* [What the exercise asks]: Please restate each entry word for word and leave the pictures out.
(Input begins)
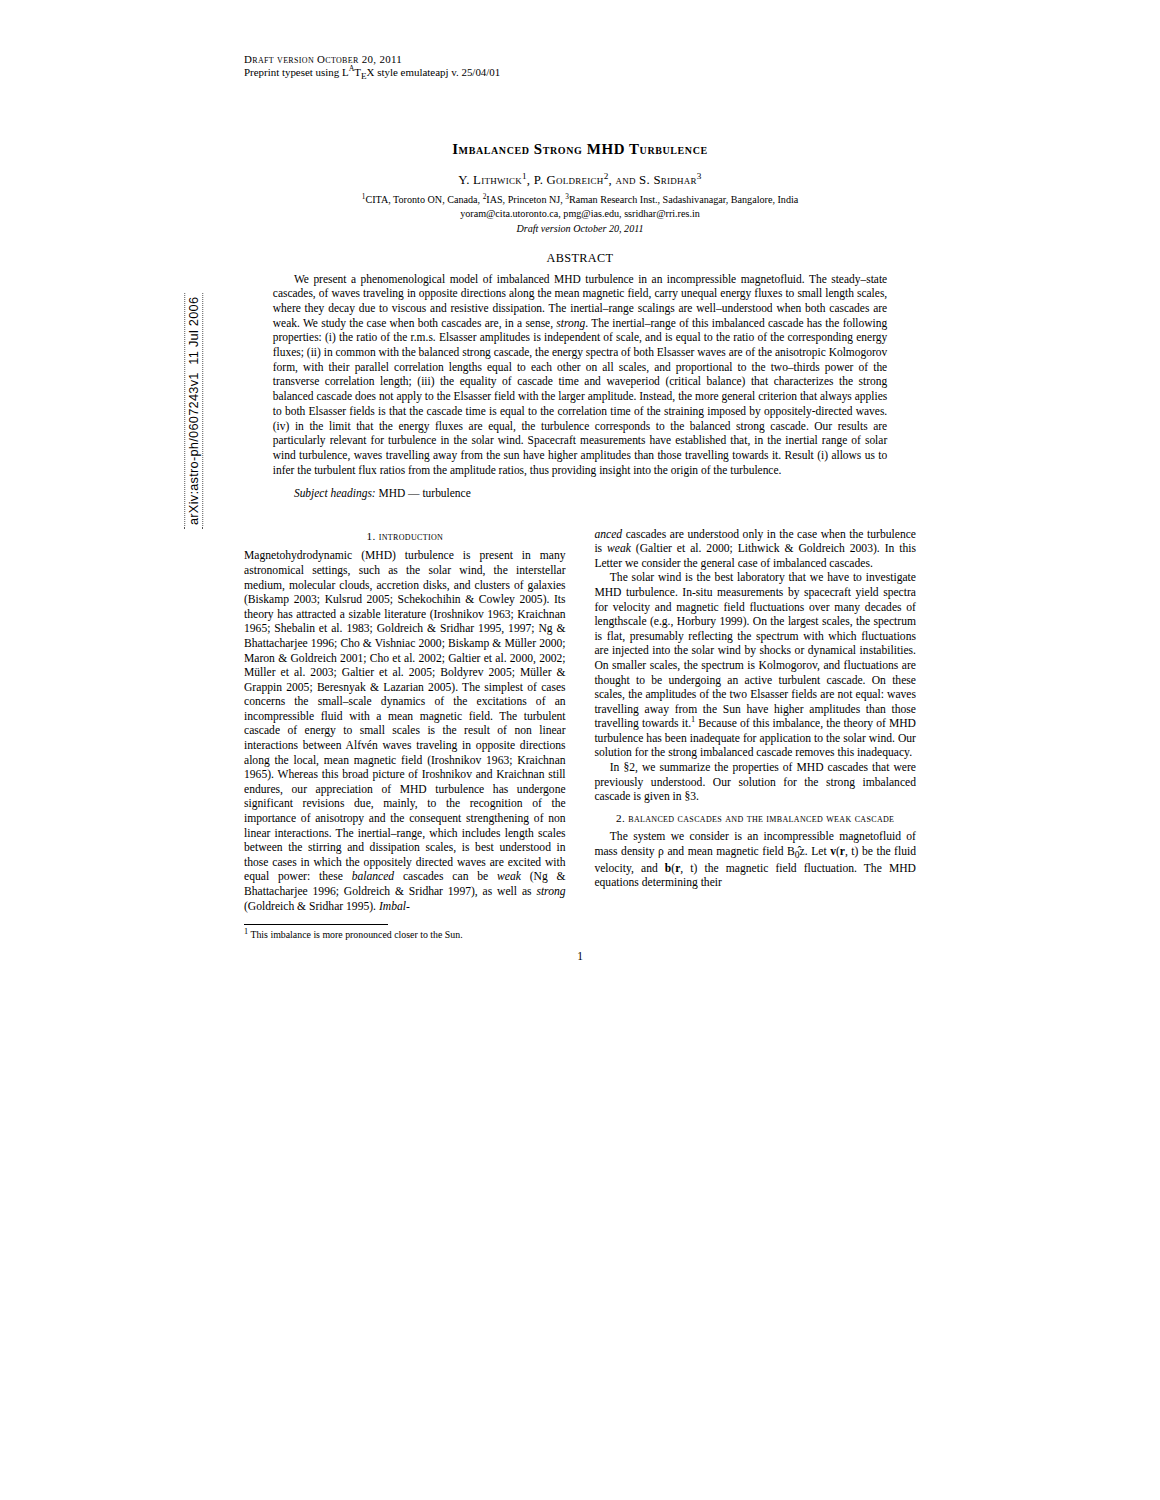arXiv:astro-ph/0607243v1 11 Jul 2006
Draft version October 20, 2011
Preprint typeset using LATEX style emulateapj v. 25/04/01
Imbalanced Strong MHD Turbulence
Y. Lithwick1, P. Goldreich2, and S. Sridhar3
1CITA, Toronto ON, Canada, 2IAS, Princeton NJ, 3Raman Research Inst., Sadashivanagar, Bangalore, India
yoram@cita.utoronto.ca, pmg@ias.edu, ssridhar@rri.res.in
Draft version October 20, 2011
ABSTRACT
We present a phenomenological model of imbalanced MHD turbulence in an incompressible magnetofluid. The steady–state cascades, of waves traveling in opposite directions along the mean magnetic field, carry unequal energy fluxes to small length scales, where they decay due to viscous and resistive dissipation. The inertial–range scalings are well–understood when both cascades are weak. We study the case when both cascades are, in a sense, strong. The inertial–range of this imbalanced cascade has the following properties: (i) the ratio of the r.m.s. Elsasser amplitudes is independent of scale, and is equal to the ratio of the corresponding energy fluxes; (ii) in common with the balanced strong cascade, the energy spectra of both Elsasser waves are of the anisotropic Kolmogorov form, with their parallel correlation lengths equal to each other on all scales, and proportional to the two–thirds power of the transverse correlation length; (iii) the equality of cascade time and waveperiod (critical balance) that characterizes the strong balanced cascade does not apply to the Elsasser field with the larger amplitude. Instead, the more general criterion that always applies to both Elsasser fields is that the cascade time is equal to the correlation time of the straining imposed by oppositely-directed waves. (iv) in the limit that the energy fluxes are equal, the turbulence corresponds to the balanced strong cascade. Our results are particularly relevant for turbulence in the solar wind. Spacecraft measurements have established that, in the inertial range of solar wind turbulence, waves travelling away from the sun have higher amplitudes than those travelling towards it. Result (i) allows us to infer the turbulent flux ratios from the amplitude ratios, thus providing insight into the origin of the turbulence.
Subject headings: MHD — turbulence
1. introduction
Magnetohydrodynamic (MHD) turbulence is present in many astronomical settings, such as the solar wind, the interstellar medium, molecular clouds, accretion disks, and clusters of galaxies (Biskamp 2003; Kulsrud 2005; Schekochihin & Cowley 2005). Its theory has attracted a sizable literature (Iroshnikov 1963; Kraichnan 1965; Shebalin et al. 1983; Goldreich & Sridhar 1995, 1997; Ng & Bhattacharjee 1996; Cho & Vishniac 2000; Biskamp & Müller 2000; Maron & Goldreich 2001; Cho et al. 2002; Galtier et al. 2000, 2002; Müller et al. 2003; Galtier et al. 2005; Boldyrev 2005; Müller & Grappin 2005; Beresnyak & Lazarian 2005). The simplest of cases concerns the small–scale dynamics of the excitations of an incompressible fluid with a mean magnetic field. The turbulent cascade of energy to small scales is the result of non linear interactions between Alfvén waves traveling in opposite directions along the local, mean magnetic field (Iroshnikov 1963; Kraichnan 1965). Whereas this broad picture of Iroshnikov and Kraichnan still endures, our appreciation of MHD turbulence has undergone significant revisions due, mainly, to the recognition of the importance of anisotropy and the consequent strengthening of non linear interactions. The inertial–range, which includes length scales between the stirring and dissipation scales, is best understood in those cases in which the oppositely directed waves are excited with equal power: these balanced cascades can be weak (Ng & Bhattacharjee 1996; Goldreich & Sridhar 1997), as well as strong (Goldreich & Sridhar 1995). Imbal-
anced cascades are understood only in the case when the turbulence is weak (Galtier et al. 2000; Lithwick & Goldreich 2003). In this Letter we consider the general case of imbalanced cascades.
The solar wind is the best laboratory that we have to investigate MHD turbulence. In-situ measurements by spacecraft yield spectra for velocity and magnetic field fluctuations over many decades of lengthscale (e.g., Horbury 1999). On the largest scales, the spectrum is flat, presumably reflecting the spectrum with which fluctuations are injected into the solar wind by shocks or dynamical instabilities. On smaller scales, the spectrum is Kolmogorov, and fluctuations are thought to be undergoing an active turbulent cascade. On these scales, the amplitudes of the two Elsasser fields are not equal: waves travelling away from the Sun have higher amplitudes than those travelling towards it.1 Because of this imbalance, the theory of MHD turbulence has been inadequate for application to the solar wind. Our solution for the strong imbalanced cascade removes this inadequacy.
In §2, we summarize the properties of MHD cascades that were previously understood. Our solution for the strong imbalanced cascade is given in §3.
2. balanced cascades and the imbalanced weak cascade
The system we consider is an incompressible magnetofluid of mass density ρ and mean magnetic field B0̂z. Let v(r, t) be the fluid velocity, and b(r, t) the magnetic field fluctuation. The MHD equations determining their
1 This imbalance is more pronounced closer to the Sun.
1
(Input ends)
* [Your solution]:
arXiv:astro-ph/0607243v1 11 Jul 2006
Draft version October 20, 2011
Preprint typeset using LATEX style emulateapj v. 25/04/01
Imbalanced Strong MHD Turbulence
Y. Lithwick1, P. Goldreich2, and S. Sridhar3
1CITA, Toronto ON, Canada, 2IAS, Princeton NJ, 3Raman Research Inst., Sadashivanagar, Bangalore, India
yoram@cita.utoronto.ca, pmg@ias.edu, ssridhar@rri.res.in
Draft version October 20, 2011
ABSTRACT
We present a phenomenological model of imbalanced MHD turbulence in an incompressible magnetofluid. The steady–state cascades, of waves traveling in opposite directions along the mean magnetic field, carry unequal energy fluxes to small length scales, where they decay due to viscous and resistive dissipation. The inertial–range scalings are well–understood when both cascades are weak. We study the case when both cascades are, in a sense, strong. The inertial–range of this imbalanced cascade has the following properties: (i) the ratio of the r.m.s. Elsasser amplitudes is independent of scale, and is equal to the ratio of the corresponding energy fluxes; (ii) in common with the balanced strong cascade, the energy spectra of both Elsasser waves are of the anisotropic Kolmogorov form, with their parallel correlation lengths equal to each other on all scales, and proportional to the two–thirds power of the transverse correlation length; (iii) the equality of cascade time and waveperiod (critical balance) that characterizes the strong balanced cascade does not apply to the Elsasser field with the larger amplitude. Instead, the more general criterion that always applies to both Elsasser fields is that the cascade time is equal to the correlation time of the straining imposed by oppositely-directed waves. (iv) in the limit that the energy fluxes are equal, the turbulence corresponds to the balanced strong cascade. Our results are particularly relevant for turbulence in the solar wind. Spacecraft measurements have established that, in the inertial range of solar wind turbulence, waves travelling away from the sun have higher amplitudes than those travelling towards it. Result (i) allows us to infer the turbulent flux ratios from the amplitude ratios, thus providing insight into the origin of the turbulence.
Subject headings: MHD — turbulence
1. introduction
Magnetohydrodynamic (MHD) turbulence is present in many astronomical settings, such as the solar wind, the interstellar medium, molecular clouds, accretion disks, and clusters of galaxies (Biskamp 2003; Kulsrud 2005; Schekochihin & Cowley 2005). Its theory has attracted a sizable literature (Iroshnikov 1963; Kraichnan 1965; Shebalin et al. 1983; Goldreich & Sridhar 1995, 1997; Ng & Bhattacharjee 1996; Cho & Vishniac 2000; Biskamp & Müller 2000; Maron & Goldreich 2001; Cho et al. 2002; Galtier et al. 2000, 2002; Müller et al. 2003; Galtier et al. 2005; Boldyrev 2005; Müller & Grappin 2005; Beresnyak & Lazarian 2005). The simplest of cases concerns the small–scale dynamics of the excitations of an incompressible fluid with a mean magnetic field. The turbulent cascade of energy to small scales is the result of non linear interactions between Alfvén waves traveling in opposite directions along the local, mean magnetic field (Iroshnikov 1963; Kraichnan 1965). Whereas this broad picture of Iroshnikov and Kraichnan still endures, our appreciation of MHD turbulence has undergone significant revisions due, mainly, to the recognition of the importance of anisotropy and the consequent strengthening of non linear interactions. The inertial–range, which includes length scales between the stirring and dissipation scales, is best understood in those cases in which the oppositely directed waves are excited with equal power: these balanced cascades can be weak (Ng & Bhattacharjee 1996; Goldreich & Sridhar 1997), as well as strong (Goldreich & Sridhar 1995). Imbal-
anced cascades are understood only in the case when the turbulence is weak (Galtier et al. 2000; Lithwick & Goldreich 2003). In this Letter we consider the general case of imbalanced cascades.
The solar wind is the best laboratory that we have to investigate MHD turbulence. In-situ measurements by spacecraft yield spectra for velocity and magnetic field fluctuations over many decades of lengthscale (e.g., Horbury 1999). On the largest scales, the spectrum is flat, presumably reflecting the spectrum with which fluctuations are injected into the solar wind by shocks or dynamical instabilities. On smaller scales, the spectrum is Kolmogorov, and fluctuations are thought to be undergoing an active turbulent cascade. On these scales, the amplitudes of the two Elsasser fields are not equal: waves travelling away from the Sun have higher amplitudes than those travelling towards it.1 Because of this imbalance, the theory of MHD turbulence has been inadequate for application to the solar wind. Our solution for the strong imbalanced cascade removes this inadequacy.
In §2, we summarize the properties of MHD cascades that were previously understood. Our solution for the strong imbalanced cascade is given in §3.
2. balanced cascades and the imbalanced weak cascade
The system we consider is an incompressible magnetofluid of mass density ρ and mean magnetic field B0̂z. Let v(r, t) be the fluid velocity, and b(r, t) the magnetic field fluctuation. The MHD equations determining their
1 This imbalance is more pronounced closer to the Sun.
1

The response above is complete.